■ Passage given ■
--------------------

Beware the Ultimate Relationship Killer
I only ever have one nightmare about my husband.
It starts after something consequential has happened between us — I never know what — and in the aftermath of this unnamed incident, he has lost all feelings of love for me. He doesn’t yell, he doesn’t insult me, he doesn’t even leave or threaten to leave. He just sits there looking at me with scorn and ignoring all my attempts to understand what’s happening and to show and seek out signs of affection. He simply doesn’t care, and he pities me because I do. And it’s the most terrifying thing I can imagine in our marriage.
I usually wake up from this nightmare by crying out, which of course wakes up my husband too. I’ve tried explaining to him why I’m shaking and in tears, but it comes out as nonsense. When he hears the bad dream was about him, he probably imagines a scenario where he gets bitten by a snake (my greatest non-relationship fear). I don’t know if he’d understand that what I’m actually most afraid will befall him is indifference.
I used to think the worst end to a love story would involve feelings of hate. But as time went on and I learned more about serious, long-term relationships, I realized that hate has an upside: it is still a sign of life. You can’t hate someone unless their existence affects you in some way, and that means there is a lingering emotional connection — one that has some faint hope of shifting back toward love.
What committed partners truly need to fear, I believe, is the draining of all meaningful feeling, of all the energy to care, of all the will to fight for the relationship. When indifference seeps in to fill that gap, it suffocates hope, and I’m not sure it ever goes away. You can’t reignite a flame if there is nothing there to burn.

--------------------

■ Data ■
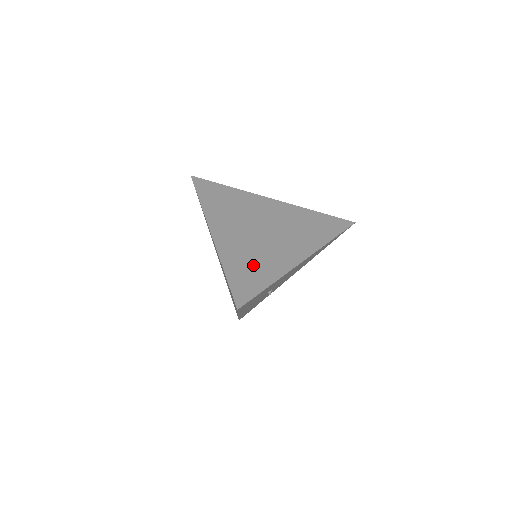
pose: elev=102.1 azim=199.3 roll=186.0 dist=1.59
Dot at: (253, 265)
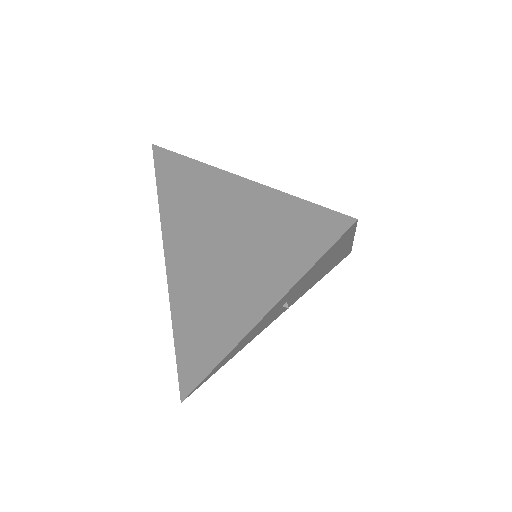
Dot at: occluded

--------------------

■ Problem set ■
a) Check three statements against the relationship essay and say whether each agrees with it. Answer yes or no for each, quoting the exact words of the essay that decide it.
(i) In the writer's nightmare, the husband yells and threatens to leave.
(ii) The writer came to see hate as a sign that some emotional connection remains.
(iii) The writer believes that indifference, once it seeps in, reliably fades with time.
b) Please print the stretch of the relationship essay from "I used to think" through "there to burn.".

■ Solutions to the exercise ■
a)
(i) No: "He doesn’t yell, he doesn’t insult me, he doesn’t even leave or threaten to leave."
(ii) Yes: "that means there is a lingering emotional connection"
(iii) No: "I’m not sure it ever goes away."

b)
I used to think the worst end to a love story would involve feelings of hate. But as time went on and I learned more about serious, long-term relationships, I realized that hate has an upside: it is still a sign of life. You can’t hate someone unless their existence affects you in some way, and that means there is a lingering emotional connection — one that has some faint hope of shifting back toward love.
What committed partners truly need to fear, I believe, is the draining of all meaningful feeling, of all the energy to care, of all the will to fight for the relationship. When indifference seeps in to fill that gap, it suffocates hope, and I’m not sure it ever goes away. You can’t reignite a flame if there is nothing there to burn.